Boehly Todd L 4
4 · Vivid Seats Inc. · Filed Jun 5, 2026
Research Summary
AI-generated summary of this filing
Vivid Seats 10% Owner Todd Boehly Converts 6,579 RSUs to Shares
What Happened Todd L. Boehly, reported as a 10% owner of Vivid Seats, had 6,579 restricted stock units (RSUs) vest and convert into 6,579 shares of Class A common stock on June 3, 2026. The conversion was recorded as an exercise/conversion of a derivative (transaction code M). No cash was paid and no sale occurred — the transaction reflects vesting/conversion of awards rather than an open-market purchase or sale.
Key Details
- Transaction date: June 3, 2026; Form 4 filed June 5, 2026 (timely filing).
- Reported transactions: 6,579 RSUs converted into 6,579 shares. Disposition line shows $0.00 consideration — this reflects conversion/cancellation of the derivative, not a sale.
- Price/Value: $0.00 per share for the disposition entry; acquisition is listed as N/A because the shares were issued upon vesting.

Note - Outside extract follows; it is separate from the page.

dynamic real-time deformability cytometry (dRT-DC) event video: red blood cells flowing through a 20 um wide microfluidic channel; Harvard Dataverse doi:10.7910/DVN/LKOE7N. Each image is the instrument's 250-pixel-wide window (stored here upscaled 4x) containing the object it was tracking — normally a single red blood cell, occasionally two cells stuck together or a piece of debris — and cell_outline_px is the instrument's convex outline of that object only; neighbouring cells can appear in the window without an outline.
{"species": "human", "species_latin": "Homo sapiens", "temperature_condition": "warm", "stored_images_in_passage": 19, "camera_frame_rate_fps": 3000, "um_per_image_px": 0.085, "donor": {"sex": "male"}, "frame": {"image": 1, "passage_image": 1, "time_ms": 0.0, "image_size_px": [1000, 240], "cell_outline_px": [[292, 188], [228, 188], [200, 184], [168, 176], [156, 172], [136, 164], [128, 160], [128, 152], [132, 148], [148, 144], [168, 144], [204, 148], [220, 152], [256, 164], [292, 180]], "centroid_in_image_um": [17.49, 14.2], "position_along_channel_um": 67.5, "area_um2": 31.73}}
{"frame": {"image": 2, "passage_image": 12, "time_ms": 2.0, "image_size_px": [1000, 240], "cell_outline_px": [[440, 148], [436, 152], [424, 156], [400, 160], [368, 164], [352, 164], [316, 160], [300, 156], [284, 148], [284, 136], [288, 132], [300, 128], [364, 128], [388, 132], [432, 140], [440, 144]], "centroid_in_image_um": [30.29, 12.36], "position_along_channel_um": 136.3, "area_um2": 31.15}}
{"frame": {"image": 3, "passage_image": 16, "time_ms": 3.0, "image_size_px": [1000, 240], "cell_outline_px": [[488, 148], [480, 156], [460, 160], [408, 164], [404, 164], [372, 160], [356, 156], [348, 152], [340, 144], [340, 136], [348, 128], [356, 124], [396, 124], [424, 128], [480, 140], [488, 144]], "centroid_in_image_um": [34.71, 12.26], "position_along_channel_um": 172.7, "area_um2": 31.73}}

- Shares owned after transaction: Not specified in the provided filing excerpt.
- Footnotes: (1) Each RSU equals the right to one share of Class A common stock. (2) The RSUs vested in full on June 3, 2026 (earlier of that date and one day before the 2026 annual meeting); RSUs have no expiration date.
- Insider status: Boehly is a 10% owner (large/beneficial owner), not a routine employee open-market trade.
Context
- This was a vesting/conversion of RSUs into stock, not a sale—so it doesn't indicate a bullish or bearish trade by the insider.
- The $0 disposition line is a common bookkeeping entry when a derivative award is exercised/converted; it does not mean shares were sold.
- As a 10% owner, Boehly’s holdings reflect large-owner reporting rules; this is an award-vesting event rather than a market transaction.
Insider Transaction Report
Form 4
Vivid Seats Inc.SEAT
Boehly Todd L
Director10% Owner
Transactions
- Exercise/Conversion
Class A Common Stock
[F1]2026-06-03+6,579→ 11,410 total - Exercise/Conversion
Restricted Stock Units
[F1][F2]2026-06-03−6,579→ 0 total→ Class A Common Stock (6,579 underlying)
Footnotes (2)
- [F1]Each Restricted Stock Unit ("RSU") represents a contingent right to receive one share of Class A common stock.
- [F2]The RSUs vested in full on June 3, 2026 (the earlier of (i) June 3, 2026 and (ii) one day prior to the Company's 2026 Annual Meeting of Stockholders). The RSUs do not have an expiration date.